3. Resisting the Status Quo

Another category of students may not seem as obvious but needs equal attention—those who seek the status quo. These students seek to put forth as little effort as possible to complete goals. They set small goals or load up on pages in easy subjects so they do not have homework very often. In doing this, they could be hurting their academic career as they fall behind in their academic projection. These students, especially high school students, need to be urged to set more aggressive goals that will be balanced and challenging but within their capabilities. This could include granting extra privileges for increasing the number of completed PACEs in a quarter or spot-checking their Goal Cards to help them adjust the appropriate number of pages in a subject.

4. Motivating the Motivated

supervisor and student smiling

An additional category of students that may seem puzzling includes motivated students. They want to take as many courses as possible, squeeze in every last elective, and graduate a year early. While these may be noble goals, these students can become overburdened with homework. As course material becomes more difficult, these students may find that they are not completing as many PACEs in a year. To compensate, they set aggressive goals that tie them down with a lot of homework. They cut out sports and extracurricular activities to meet their ambitions.

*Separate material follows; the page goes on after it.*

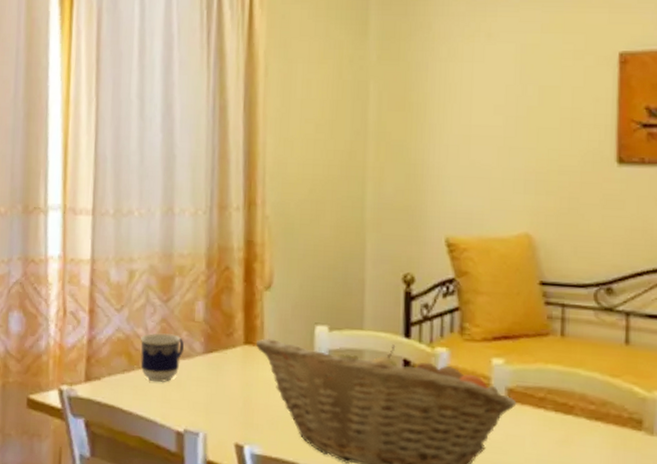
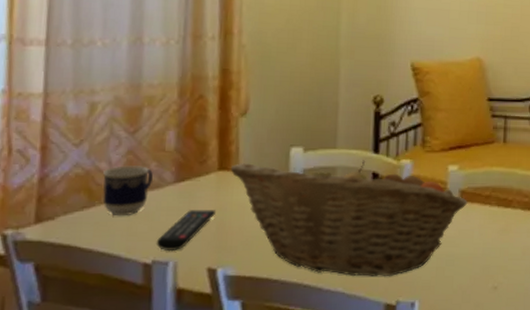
remote control: none [187,382,243,423] -> present [156,210,217,252]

These eager students may need to have their goals adjusted to meet a more manageable path to graduation. Embrace their enthusiasm, but help them make their goals reachable. Encourage them to meet certain goals and allow an extra course to do when goals are accomplished at school.

Remember that each student is an individual. While no two approaches may work the same, by using the individualized nature of A.C.E.’s program, you can help students regularly complete their goals.